◆ **Texte de référence**
Cette approche se révèle particulièrement réaliste, notamment pour des personnes en situation administrative précaire qui ne disposent pas toujours de documents officiels continus. En ne hiérarchisant pas les modes de preuve et en acceptant une pluralité de documents courants, le juge administratif facilite la démonstration de l’ancrage territorial. Il se livre à une appréciation concrète des faits de l’espèce et reconnaît que la continuité de la vie en France peut être établie par des moyens variés, pourvu que leur accumulation dessine une présence stable et non équivoque sur la période requise.

II. Une annulation aux effets contrôlés

Si la cour censure fermement le vice de procédure, la portée de sa décision demeure néanmoins mesurée. L’annulation prononcée entraîne une conséquence automatique pour l’obligation de quitter le territoire français (A), mais elle se garde bien d’imposer à l’administration la solution de fond à adopter, se limitant à une injonction de réexamen (B).

◆ **Enregistrements**
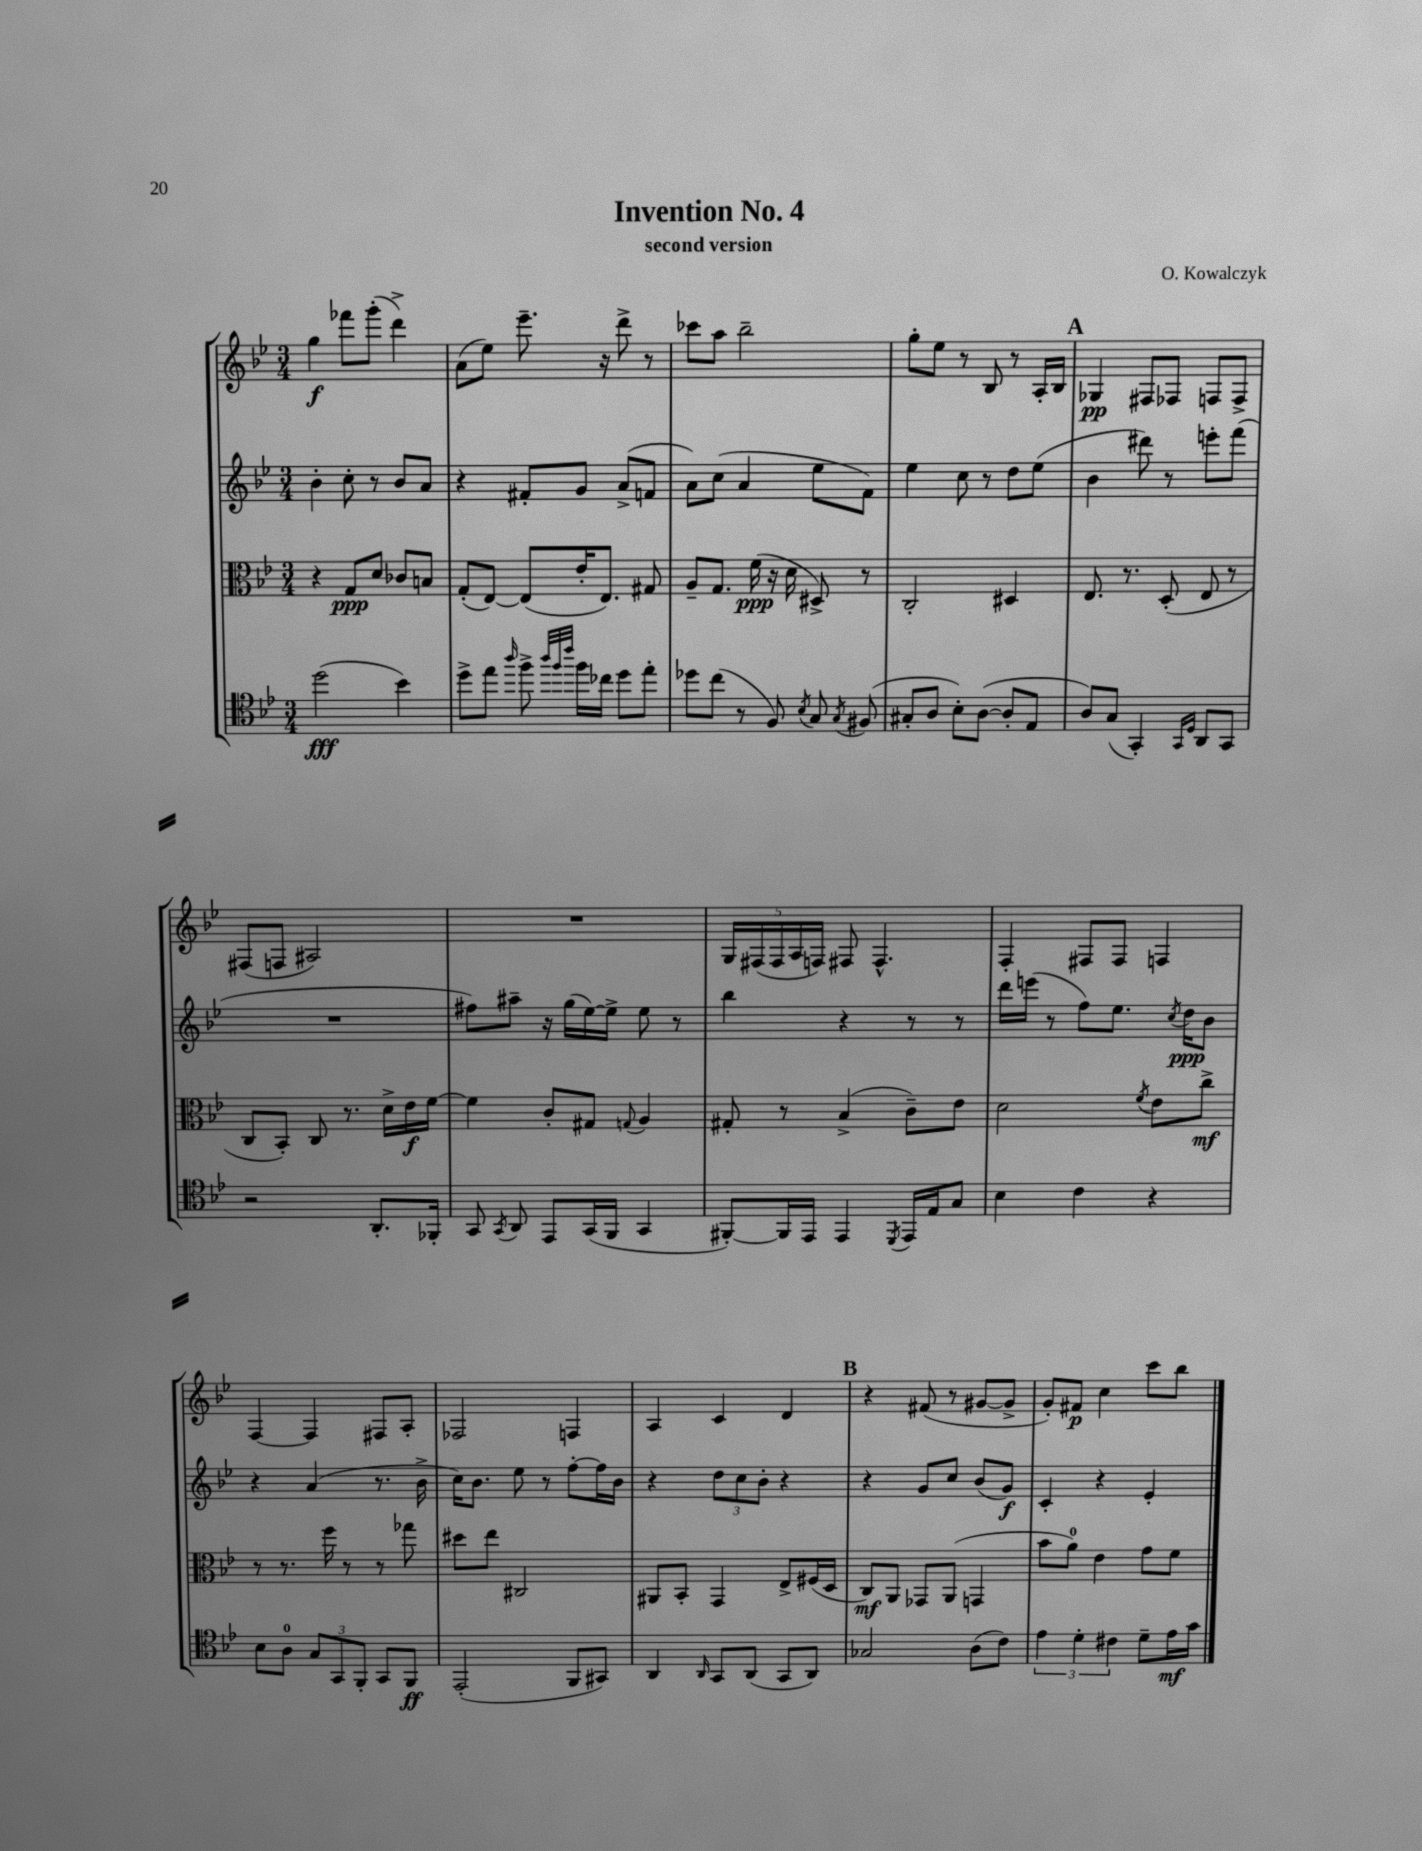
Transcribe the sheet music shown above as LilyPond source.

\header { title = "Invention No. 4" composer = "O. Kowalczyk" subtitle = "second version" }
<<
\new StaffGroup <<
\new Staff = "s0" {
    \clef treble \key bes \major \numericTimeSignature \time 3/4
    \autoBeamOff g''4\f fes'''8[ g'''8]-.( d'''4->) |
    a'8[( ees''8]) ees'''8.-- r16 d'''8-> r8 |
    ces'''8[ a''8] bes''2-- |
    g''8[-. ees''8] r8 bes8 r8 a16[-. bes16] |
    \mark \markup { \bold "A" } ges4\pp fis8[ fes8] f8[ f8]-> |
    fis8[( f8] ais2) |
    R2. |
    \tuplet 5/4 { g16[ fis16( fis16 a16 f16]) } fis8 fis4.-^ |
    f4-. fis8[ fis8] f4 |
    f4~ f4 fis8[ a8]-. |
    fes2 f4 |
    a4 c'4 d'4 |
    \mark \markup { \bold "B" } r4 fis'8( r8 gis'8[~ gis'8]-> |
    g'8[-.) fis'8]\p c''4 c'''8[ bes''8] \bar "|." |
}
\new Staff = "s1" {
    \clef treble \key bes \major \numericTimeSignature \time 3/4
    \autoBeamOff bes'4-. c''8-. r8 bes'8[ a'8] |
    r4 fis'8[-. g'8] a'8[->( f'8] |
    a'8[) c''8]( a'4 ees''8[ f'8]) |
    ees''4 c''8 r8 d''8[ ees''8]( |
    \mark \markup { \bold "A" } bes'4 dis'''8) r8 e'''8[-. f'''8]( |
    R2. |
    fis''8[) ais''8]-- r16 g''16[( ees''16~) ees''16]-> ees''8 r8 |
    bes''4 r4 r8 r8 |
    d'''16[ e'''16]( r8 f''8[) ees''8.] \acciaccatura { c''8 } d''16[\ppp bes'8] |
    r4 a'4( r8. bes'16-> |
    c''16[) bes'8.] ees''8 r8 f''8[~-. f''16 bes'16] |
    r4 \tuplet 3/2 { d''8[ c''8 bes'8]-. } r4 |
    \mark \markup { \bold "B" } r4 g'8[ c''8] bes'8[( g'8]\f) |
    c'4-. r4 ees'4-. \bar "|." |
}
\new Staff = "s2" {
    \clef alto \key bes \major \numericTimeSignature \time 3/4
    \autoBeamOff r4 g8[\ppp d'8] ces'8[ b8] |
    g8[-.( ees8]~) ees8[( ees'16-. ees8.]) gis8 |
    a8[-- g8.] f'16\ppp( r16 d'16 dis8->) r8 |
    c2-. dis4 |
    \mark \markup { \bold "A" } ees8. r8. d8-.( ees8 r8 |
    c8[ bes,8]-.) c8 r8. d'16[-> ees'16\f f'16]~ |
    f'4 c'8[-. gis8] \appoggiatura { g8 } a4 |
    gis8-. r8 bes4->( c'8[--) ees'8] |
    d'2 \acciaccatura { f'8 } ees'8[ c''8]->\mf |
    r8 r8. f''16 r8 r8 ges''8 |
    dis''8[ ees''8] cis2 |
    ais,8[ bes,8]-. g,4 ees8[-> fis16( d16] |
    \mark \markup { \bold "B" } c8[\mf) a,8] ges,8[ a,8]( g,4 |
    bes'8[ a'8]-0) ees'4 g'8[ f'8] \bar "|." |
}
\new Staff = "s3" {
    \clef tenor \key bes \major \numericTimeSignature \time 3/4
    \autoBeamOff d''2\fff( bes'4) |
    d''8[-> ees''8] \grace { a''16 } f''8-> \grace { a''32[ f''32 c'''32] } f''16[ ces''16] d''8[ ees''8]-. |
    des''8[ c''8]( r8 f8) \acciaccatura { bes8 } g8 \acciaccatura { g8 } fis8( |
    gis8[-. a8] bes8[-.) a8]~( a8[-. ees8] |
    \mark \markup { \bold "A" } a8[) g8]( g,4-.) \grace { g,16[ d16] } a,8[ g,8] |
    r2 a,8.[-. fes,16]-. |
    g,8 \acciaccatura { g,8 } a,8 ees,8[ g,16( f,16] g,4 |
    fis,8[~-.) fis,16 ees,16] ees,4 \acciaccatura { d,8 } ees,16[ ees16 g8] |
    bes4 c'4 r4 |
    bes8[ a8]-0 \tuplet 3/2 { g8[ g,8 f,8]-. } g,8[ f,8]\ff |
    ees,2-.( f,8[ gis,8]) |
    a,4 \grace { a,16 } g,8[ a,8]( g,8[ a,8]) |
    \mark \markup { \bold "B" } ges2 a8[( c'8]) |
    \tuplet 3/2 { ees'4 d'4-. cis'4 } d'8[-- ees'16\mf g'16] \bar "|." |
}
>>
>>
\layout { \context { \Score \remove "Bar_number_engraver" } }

◆ **Énoncé 1**
Énumérez toutes les actions que le texte attribue au juge administratif.
◆ **Énoncé 2**
Répondez aux questions suivantes d'après le texte :
(a) Pour quelles personnes l'approche décrite se révèle-t-elle particulièrement réaliste ?
(b) Quel est l'intitulé de la partie II ?
(c) À quoi la cour se limite-t-elle au lieu d'imposer la solution de fond à l'administration ?
◆ **Énoncé 3**
Poursuivez le texte consacré à la décision de la cour à partir de sa dernière phrase.

◆ **Réponse 1**
- Il ne hiérarchise pas les modes de preuve.
- Il accepte une pluralité de documents courants.
- Il facilite la démonstration de l'ancrage territorial.
- Il se livre à une appréciation concrète des faits de l'espèce.
- Il reconnaît que la continuité de la vie en France peut être établie par des moyens variés.

◆ **Réponse 2**
(a) Pour des personnes en situation administrative précaire qui ne disposent pas toujours de documents officiels continus.
(b) « Une annulation aux effets contrôlés ».
(c) À une injonction de réexamen.

◆ **Réponse 3**
A. L’illégalité subséquente de l’obligation de quitter le territoire

La décision portant obligation de quitter le territoire français trouve son fondement juridique dans la décision de refus de séjour qui la précède ou l’accompagne. Ces deux actes, bien que distincts, sont donc intimement liés. L’illégalité du premier rejaillit nécessairement sur la légalité du second. C’est en application de ce principe que le juge administratif fait droit à l’argumentation des requérants. Il accueille le moyen « tiré, par la voie de l’exception, de l’illégalité des décisions portant refus de séjour » pour en déduire, sans autre examen, l’illégalité des obligations de quitter le territoire français.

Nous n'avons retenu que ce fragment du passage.